Of all the projects I’ve built and managed with AI agents, this is the common scaffold between all of them, and what I believe is the minimum needed to manage any project in this system. A well-constructed agent will understand these rules and create a relentlessly self-organized project using them.
Extended use cases
However, it doesn’t cover all the possibilities. There are quite a number of other use cases that get more specific and have more specific needs.
For example, a project to manage your career will need to track your accomplishments and goals, and have resources that help you generate a current resume, including a resume fine-tuned to a specific role and company you’re targeting.
Other use cases include a financial planner that includes lots of different file types with different levels of sensitivity to manage. Teachers looking to organize their classrooms require even more granular folders, especially if they teach multiple subjects. Marketing projects need to track campaigns, metrics, and results. Executive assistants need to stay extremely organized to be effective, and sometimes have additional requirements based on the executives themselves.
Researchers, recruiters, product managers, and designers all have their own custom requirements, and one size rarely fits all. But a well-designed AI agent project can manage them all.
Bootstrap your project with Claude
The possibilities are endless, and starting from scratch may feel daunting.
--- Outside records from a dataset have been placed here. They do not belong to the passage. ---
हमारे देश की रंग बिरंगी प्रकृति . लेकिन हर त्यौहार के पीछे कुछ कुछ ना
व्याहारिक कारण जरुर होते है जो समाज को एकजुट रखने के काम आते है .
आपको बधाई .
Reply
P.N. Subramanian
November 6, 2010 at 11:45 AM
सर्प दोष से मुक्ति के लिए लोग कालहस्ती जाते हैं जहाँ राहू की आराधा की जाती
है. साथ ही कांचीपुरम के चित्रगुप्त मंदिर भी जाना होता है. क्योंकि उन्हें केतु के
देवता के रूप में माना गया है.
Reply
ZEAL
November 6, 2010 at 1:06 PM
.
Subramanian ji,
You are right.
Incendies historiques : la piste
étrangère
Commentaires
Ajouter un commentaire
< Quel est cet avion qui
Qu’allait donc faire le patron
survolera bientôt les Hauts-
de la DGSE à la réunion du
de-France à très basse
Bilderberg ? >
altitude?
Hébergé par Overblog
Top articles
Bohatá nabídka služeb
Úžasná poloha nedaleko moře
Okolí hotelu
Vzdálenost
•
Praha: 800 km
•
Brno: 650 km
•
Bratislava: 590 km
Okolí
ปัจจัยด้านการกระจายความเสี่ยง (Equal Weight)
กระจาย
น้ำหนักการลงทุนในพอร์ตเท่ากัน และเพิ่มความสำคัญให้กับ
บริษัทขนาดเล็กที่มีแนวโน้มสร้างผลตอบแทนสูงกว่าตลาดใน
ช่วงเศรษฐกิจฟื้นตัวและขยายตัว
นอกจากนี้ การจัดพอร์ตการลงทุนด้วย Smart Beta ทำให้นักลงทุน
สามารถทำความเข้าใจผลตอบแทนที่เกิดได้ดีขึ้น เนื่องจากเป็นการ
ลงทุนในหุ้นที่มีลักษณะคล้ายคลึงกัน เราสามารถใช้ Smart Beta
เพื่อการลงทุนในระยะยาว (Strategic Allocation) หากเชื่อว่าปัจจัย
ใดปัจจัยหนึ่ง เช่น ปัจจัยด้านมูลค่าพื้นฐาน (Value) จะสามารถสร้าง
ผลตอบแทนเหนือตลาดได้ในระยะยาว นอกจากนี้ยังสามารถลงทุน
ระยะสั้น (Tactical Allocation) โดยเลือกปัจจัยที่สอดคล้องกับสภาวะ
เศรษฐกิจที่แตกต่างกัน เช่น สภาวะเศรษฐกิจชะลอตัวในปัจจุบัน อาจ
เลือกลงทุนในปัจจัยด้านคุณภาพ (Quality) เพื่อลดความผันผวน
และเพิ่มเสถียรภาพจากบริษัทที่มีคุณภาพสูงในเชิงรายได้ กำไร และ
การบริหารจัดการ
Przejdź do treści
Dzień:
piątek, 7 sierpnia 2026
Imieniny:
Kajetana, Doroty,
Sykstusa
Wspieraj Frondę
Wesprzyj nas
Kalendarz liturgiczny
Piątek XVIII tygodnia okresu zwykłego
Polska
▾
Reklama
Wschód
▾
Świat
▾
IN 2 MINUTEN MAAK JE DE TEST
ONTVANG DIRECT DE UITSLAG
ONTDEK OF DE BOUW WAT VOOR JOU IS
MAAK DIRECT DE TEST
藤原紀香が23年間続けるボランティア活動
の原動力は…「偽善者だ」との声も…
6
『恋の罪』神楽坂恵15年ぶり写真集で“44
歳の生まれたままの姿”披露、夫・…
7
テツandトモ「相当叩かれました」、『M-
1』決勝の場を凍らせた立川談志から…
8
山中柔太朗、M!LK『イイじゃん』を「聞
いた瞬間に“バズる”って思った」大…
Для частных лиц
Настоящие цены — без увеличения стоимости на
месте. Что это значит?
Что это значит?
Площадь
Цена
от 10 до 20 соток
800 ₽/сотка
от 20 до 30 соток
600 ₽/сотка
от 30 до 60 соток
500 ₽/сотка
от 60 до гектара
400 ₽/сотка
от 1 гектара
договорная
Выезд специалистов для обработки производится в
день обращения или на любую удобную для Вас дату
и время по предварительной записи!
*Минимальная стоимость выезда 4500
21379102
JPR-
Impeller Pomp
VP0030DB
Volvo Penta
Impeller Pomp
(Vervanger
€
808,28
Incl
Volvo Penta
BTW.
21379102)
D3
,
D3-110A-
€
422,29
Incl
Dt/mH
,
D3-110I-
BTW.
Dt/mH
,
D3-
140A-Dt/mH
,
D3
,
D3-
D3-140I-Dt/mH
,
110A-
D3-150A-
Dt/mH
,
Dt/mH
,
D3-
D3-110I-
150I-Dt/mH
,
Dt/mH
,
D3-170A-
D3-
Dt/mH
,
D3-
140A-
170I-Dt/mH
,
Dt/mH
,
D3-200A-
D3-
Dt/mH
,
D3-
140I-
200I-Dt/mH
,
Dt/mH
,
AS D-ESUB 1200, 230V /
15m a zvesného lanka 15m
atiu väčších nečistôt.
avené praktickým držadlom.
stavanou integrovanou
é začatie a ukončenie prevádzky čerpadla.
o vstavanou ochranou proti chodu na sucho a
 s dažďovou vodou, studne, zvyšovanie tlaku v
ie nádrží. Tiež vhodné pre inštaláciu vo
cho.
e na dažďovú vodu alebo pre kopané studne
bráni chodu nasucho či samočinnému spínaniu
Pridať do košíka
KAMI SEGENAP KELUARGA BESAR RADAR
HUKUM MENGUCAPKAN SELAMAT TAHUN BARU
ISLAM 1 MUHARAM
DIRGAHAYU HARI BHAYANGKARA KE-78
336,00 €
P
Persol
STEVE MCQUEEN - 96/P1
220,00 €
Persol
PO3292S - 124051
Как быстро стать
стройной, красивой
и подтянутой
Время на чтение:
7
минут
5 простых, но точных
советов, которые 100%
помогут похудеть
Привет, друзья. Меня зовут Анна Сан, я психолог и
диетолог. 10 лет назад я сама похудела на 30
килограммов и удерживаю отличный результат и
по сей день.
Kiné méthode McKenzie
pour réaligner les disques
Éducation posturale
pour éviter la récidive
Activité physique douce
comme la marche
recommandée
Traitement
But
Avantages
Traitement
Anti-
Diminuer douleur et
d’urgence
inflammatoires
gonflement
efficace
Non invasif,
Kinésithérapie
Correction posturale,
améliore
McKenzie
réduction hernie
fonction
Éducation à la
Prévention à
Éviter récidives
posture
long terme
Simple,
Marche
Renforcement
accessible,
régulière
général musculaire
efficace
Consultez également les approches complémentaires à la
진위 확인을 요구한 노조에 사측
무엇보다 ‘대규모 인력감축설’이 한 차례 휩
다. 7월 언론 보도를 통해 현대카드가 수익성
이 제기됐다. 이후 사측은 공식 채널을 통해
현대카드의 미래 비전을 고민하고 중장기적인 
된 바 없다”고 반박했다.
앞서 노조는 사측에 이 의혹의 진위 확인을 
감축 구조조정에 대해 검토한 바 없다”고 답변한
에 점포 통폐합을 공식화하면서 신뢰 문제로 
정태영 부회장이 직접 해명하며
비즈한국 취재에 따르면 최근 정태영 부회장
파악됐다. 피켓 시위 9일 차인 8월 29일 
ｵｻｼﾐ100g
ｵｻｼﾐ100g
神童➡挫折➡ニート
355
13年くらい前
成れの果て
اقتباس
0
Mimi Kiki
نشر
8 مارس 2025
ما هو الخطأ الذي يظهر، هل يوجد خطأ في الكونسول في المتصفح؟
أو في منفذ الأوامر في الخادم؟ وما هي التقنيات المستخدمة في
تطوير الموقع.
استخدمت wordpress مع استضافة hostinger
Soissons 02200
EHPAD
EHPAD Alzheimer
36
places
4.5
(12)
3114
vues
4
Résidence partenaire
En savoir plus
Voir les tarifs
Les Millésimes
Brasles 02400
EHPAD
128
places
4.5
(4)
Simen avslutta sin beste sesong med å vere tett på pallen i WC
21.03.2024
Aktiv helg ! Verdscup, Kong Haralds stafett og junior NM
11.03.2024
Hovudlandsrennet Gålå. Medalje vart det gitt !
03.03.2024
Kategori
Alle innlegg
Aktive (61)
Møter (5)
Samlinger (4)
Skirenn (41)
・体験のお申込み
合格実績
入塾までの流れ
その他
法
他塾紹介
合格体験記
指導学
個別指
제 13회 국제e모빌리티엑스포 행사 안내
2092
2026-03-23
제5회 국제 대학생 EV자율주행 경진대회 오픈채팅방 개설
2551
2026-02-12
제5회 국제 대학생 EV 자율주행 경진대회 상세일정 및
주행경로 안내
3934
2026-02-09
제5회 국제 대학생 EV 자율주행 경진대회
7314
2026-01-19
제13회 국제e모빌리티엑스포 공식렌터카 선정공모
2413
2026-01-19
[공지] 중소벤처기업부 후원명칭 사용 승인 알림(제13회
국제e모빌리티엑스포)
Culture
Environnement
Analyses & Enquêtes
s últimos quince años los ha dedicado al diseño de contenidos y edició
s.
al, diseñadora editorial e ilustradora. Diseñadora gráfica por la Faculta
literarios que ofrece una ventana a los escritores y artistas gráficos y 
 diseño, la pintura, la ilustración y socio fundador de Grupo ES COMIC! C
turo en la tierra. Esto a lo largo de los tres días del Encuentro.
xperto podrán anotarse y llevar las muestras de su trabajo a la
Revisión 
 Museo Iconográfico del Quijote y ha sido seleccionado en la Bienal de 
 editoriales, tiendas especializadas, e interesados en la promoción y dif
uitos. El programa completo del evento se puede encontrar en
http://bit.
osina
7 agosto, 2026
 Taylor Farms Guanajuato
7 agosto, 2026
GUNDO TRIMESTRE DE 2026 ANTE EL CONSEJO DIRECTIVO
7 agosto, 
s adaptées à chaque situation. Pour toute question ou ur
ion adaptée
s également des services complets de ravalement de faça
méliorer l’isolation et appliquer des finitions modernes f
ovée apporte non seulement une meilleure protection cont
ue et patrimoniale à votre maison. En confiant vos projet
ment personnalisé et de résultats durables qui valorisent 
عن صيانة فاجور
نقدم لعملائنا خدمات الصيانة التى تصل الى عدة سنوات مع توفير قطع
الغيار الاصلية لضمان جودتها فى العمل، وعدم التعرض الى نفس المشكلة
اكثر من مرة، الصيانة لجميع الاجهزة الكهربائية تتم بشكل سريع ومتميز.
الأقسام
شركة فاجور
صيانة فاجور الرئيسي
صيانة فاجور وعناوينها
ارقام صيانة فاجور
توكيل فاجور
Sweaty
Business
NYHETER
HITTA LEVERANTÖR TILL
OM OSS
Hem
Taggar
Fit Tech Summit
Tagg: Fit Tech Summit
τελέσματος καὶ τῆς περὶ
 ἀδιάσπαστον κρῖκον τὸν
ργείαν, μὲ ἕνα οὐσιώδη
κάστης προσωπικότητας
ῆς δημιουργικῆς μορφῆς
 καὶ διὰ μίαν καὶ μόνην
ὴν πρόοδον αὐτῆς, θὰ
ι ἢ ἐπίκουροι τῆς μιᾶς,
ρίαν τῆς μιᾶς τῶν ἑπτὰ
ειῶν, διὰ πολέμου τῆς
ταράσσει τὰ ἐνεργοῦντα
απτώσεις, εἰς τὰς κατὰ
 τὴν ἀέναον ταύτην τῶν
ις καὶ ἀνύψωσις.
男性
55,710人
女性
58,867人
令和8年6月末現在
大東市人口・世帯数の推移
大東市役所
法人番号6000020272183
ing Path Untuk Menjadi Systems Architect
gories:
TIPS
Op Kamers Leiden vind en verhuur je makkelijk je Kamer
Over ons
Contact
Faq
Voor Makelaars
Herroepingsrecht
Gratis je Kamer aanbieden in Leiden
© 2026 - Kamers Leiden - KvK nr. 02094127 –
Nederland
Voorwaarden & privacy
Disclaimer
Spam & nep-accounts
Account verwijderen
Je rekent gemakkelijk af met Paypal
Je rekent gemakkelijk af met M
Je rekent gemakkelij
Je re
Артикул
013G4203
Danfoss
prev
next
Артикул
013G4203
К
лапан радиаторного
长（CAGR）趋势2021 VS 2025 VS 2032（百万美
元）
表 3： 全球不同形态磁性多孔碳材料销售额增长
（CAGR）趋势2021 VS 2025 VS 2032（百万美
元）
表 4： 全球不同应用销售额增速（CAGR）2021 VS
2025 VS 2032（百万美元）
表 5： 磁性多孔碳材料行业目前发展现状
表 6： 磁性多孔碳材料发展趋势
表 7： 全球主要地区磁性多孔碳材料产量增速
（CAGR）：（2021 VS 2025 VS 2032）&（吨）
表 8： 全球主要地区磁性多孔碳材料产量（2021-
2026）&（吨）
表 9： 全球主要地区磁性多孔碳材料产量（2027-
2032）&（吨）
Fortunately, I have a starter kit based on the last couple of years of creating these projects.
My projects include managing the smart devices in my home as I go through and replace dumb switches and outlets with their smart counterparts. For that one, I even supplied a photo of my garage sub-panel and its labeled breakers, allowing the agent to add the breaker to turn off for each organized room.
I have projects to manage my career, my team at work, and my finances. I can easily review my subscriptions and drop the ones that don’t make sense any longer. All my creative writing ideas over the last 30 years are incredibly well-organized now, and sorted based on my interests today and what I might want to spend some time on. Same with my potential business ideas. My book library, both physical and digital, is on its way to being comprehensively organized. The list goes on and on.
I even have a project for organizing the Claude skills I’m creating, which includes a skill to create all of these different projects here:
AI agents like Codex, Cursor, and even open-source local models can use this, but it’s set up to use with Claude. If you run the desktop Claude app, you can use the Customize function to upload it. Then you can invoke it directly in Claude Cowork or Code, or just tell it to set up a new project. The skill will ask a few questions to understand what type of project to create, and you’ll be on your way.
Final Thoughts
There are unlimited ways to benefit from using AI, and everyone will have their own system that works well for them. I’ve given you one idea from a software developer’s perspective, and tried to keep it extremely flexible to support almost any use case, using any AI agent. Because it’s built on git, you can easily back up your project online on sites like GitHub or GitLab.
The skill is open-source, so you can fork it, customize it, and make it your own. Or you can steal some of the ideas and start from scratch. With these tools, it’s never been easier!
If you use the project-setup skill to create something useful, I’d love to hear about it!